Isn't that a false dichotomy? Not that bubbles are impossible without fraud. Experimental bubbles show that they are possible. But in the real world bubbles attract fraud, and are built in part upon it.

Furthermore, fraud is probably easier to identify than bubbles (assuming that you can get the evidence), because there is less room for differences of opinion.

If, in addition, rooting out fraud pops bubbles, then beefing up the investigation and prosecution of fraud can help prevent economic disasters. :)

So how about more financial undercover investigations and sting operations? :)

Min said...

rosserjb: "Vernon Smith and David Porter and others have been showing in economic experiments going back as far as 1988 that people have strong propensities to speculate on assets, even when they are fully informed on fundamentals, which they are not often in real world asset markets"

Don't experiments also indicate that people can learn through experience with experimental bubbles not to produce them? (How well that learning then carries over to the real world is another question.)

Anonymous said...

Maybe it is an upward spiral? Bubbles increase the opportunity for fraud. Fraud fuels the bubbles to greater heights. Bubbles expand to consumer larger swaths of the financial landscape. Fraud spreads as the bubble spreads.

From Jan 2004:

"In a bid to boost minority homeownership, President Bush will ask Congress for authority to eliminate the down-payment requirement for Federal Housing Administration loans."

Both fraud and bubbles were encouraged at the highest levels of the Bush Administration, possibly the most corrupt administration ever.

jonny bakho said...

I agree with anne and jonny bakho and Bill Black and others that there should be more vigorous ongoing efforts to reduce both fraud and discrimination in financial markets, even if these efforts do not completely end bubbles.

*-*-*

SHORT TASK
Please answer these from the comments on bubbles and fraud:
(a) Since what year, per the quoted remark from rosserjb, have experiments shown people's strong propensity to speculate on assets?
(b) What requirement for Federal Housing Administration loans would President Bush ask Congress for authority to eliminate?
(c) What reason is given for fraud probably being easier to identify than bubbles?

RECORDED INFORMATION
*-*-*

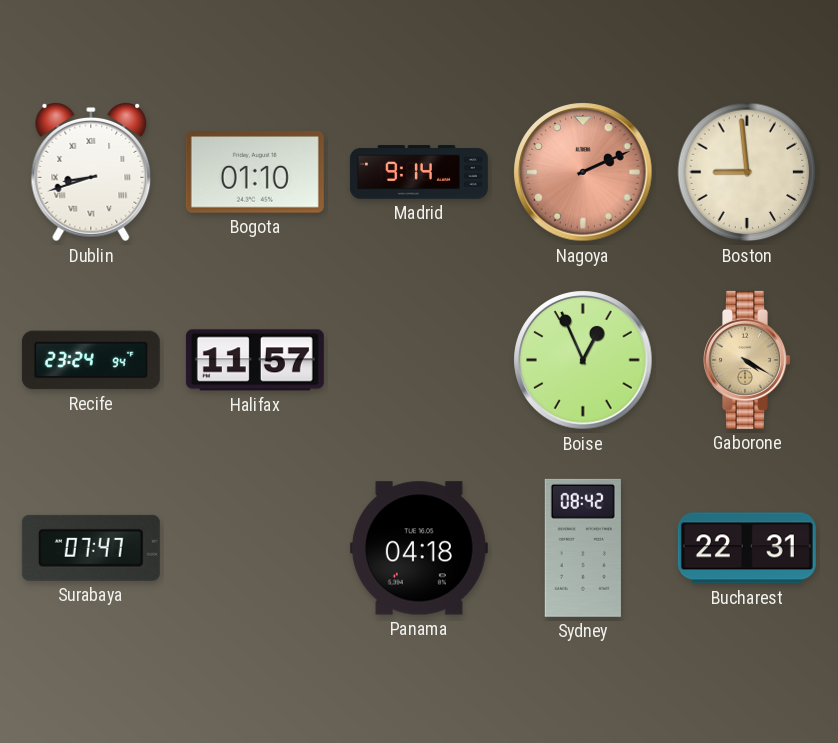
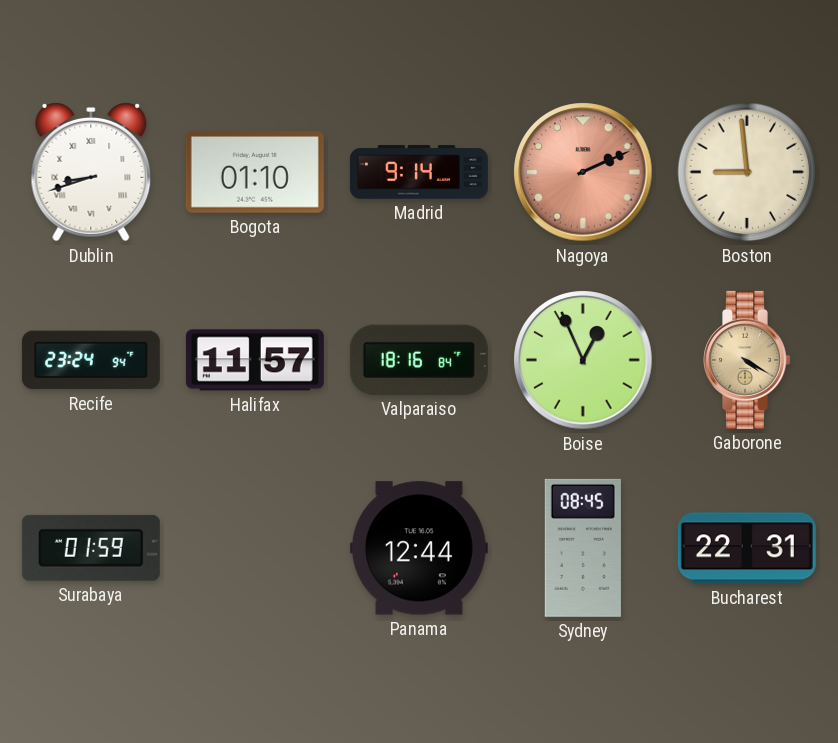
Valparaiso: none -> 18:16
Surabaya: 07:47 -> 01:59
Panama: 04:18 -> 12:44
Sydney: 08:42 -> 08:45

*-*-*

COMPLETE RESPONSE
(a) 1988
(b) The down-payment requirement
(c) There is less room for differences of opinion.